I'm non prior-service looking to go 18x with 19th Group. I'm looking to rebuild my training program to make it happen. Should I focus on maximizing my score on the APFT, ACFT, or the PFA? Should I do a Selection-specific training program this early in the game or wait?

Here is my current program

Run 4-5 days a week (Currently doing a 5 mile run improvement plan since the PFA calls for a 5 mile run)
Strong Lifts 5x5 weight lifting program 3 days a week
Pushups/Situps/Pull ups 3 days a week
1 active recovery day where I hike or ride bikes.
There are so many programs out there for SFAS preparation. Has anyone successfully used any of these or have any general input?

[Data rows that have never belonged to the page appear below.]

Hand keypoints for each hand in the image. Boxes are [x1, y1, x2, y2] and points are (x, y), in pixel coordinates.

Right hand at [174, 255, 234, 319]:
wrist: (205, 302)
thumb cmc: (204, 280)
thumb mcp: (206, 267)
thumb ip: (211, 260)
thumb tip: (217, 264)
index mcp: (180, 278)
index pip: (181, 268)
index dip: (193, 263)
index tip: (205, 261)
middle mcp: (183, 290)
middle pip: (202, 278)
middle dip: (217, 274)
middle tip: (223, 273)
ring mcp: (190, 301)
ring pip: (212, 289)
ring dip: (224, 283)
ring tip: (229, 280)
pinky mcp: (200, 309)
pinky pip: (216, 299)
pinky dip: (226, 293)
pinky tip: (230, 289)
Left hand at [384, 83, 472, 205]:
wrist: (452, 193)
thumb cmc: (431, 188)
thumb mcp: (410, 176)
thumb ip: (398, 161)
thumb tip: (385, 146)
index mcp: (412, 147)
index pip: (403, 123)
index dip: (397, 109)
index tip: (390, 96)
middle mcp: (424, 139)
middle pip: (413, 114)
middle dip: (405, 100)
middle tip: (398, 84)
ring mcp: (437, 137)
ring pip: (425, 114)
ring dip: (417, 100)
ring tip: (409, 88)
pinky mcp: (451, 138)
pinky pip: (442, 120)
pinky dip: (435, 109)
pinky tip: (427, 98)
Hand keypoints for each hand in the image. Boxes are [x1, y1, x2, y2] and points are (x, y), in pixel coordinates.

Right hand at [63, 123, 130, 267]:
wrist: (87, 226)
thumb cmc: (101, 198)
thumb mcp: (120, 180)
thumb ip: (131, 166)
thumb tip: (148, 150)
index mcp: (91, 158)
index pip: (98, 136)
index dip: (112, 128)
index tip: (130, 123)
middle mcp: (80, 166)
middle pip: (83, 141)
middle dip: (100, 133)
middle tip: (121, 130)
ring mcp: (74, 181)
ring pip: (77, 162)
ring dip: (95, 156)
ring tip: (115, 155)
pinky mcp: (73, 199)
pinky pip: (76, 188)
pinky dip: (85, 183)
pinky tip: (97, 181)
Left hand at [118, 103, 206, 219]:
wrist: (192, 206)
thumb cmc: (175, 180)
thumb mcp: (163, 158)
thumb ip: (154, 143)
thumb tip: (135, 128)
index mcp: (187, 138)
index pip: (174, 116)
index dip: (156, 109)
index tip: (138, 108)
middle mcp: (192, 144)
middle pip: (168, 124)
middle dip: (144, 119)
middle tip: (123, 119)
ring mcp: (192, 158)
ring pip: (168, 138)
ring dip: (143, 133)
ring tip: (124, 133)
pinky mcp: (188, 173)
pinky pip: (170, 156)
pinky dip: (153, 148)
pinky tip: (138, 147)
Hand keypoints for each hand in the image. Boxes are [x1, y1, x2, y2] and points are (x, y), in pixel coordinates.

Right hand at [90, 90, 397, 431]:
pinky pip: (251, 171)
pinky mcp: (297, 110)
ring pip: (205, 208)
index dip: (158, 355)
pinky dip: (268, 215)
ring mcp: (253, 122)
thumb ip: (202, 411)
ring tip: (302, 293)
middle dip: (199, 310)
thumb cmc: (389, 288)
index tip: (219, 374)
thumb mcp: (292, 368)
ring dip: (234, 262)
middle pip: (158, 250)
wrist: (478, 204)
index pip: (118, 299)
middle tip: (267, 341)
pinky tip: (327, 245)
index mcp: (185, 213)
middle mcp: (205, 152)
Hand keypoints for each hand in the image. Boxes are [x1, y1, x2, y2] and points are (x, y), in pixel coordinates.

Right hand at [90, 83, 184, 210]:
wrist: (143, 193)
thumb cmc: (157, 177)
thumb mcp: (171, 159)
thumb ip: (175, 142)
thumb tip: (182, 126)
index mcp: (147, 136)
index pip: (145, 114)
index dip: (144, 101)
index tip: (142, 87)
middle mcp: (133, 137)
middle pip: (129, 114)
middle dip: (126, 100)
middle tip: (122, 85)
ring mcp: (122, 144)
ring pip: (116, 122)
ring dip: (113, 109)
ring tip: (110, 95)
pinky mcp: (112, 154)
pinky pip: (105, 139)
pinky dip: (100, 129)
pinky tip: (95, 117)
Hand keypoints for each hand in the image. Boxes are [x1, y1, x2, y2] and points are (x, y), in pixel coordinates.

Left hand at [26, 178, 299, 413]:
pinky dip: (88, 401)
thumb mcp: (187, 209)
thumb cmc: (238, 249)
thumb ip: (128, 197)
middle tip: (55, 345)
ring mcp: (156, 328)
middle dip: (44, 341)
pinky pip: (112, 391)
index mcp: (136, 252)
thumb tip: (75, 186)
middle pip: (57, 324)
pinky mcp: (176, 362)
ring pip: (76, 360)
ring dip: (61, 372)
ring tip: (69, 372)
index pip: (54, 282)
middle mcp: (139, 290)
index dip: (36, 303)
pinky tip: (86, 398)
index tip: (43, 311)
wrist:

MTI's Ruck-based Selection Program
Soflete's Selection Team
THOR3 SFAS Training Program
SFAS Physical Training Handbook (appears to have replaced THOR3 as the official program?)
Thank you all


----------



## LimaPanther (Oct 6, 2020)

The Official 2020 Special Forces Assessment and Selection (SFAS) Physical Training Handbook

Sometimes the search engine works on here. The attached should explain what you need.


----------



## Ooh-Rah (Oct 6, 2020)

I’m sure you mean well, but there are already a TON of threads and conversations about your very topic on the board.

Take some time and review the current threads; we have one of the best search functions around.

Likely you can comment within one of them. 

🔒


----------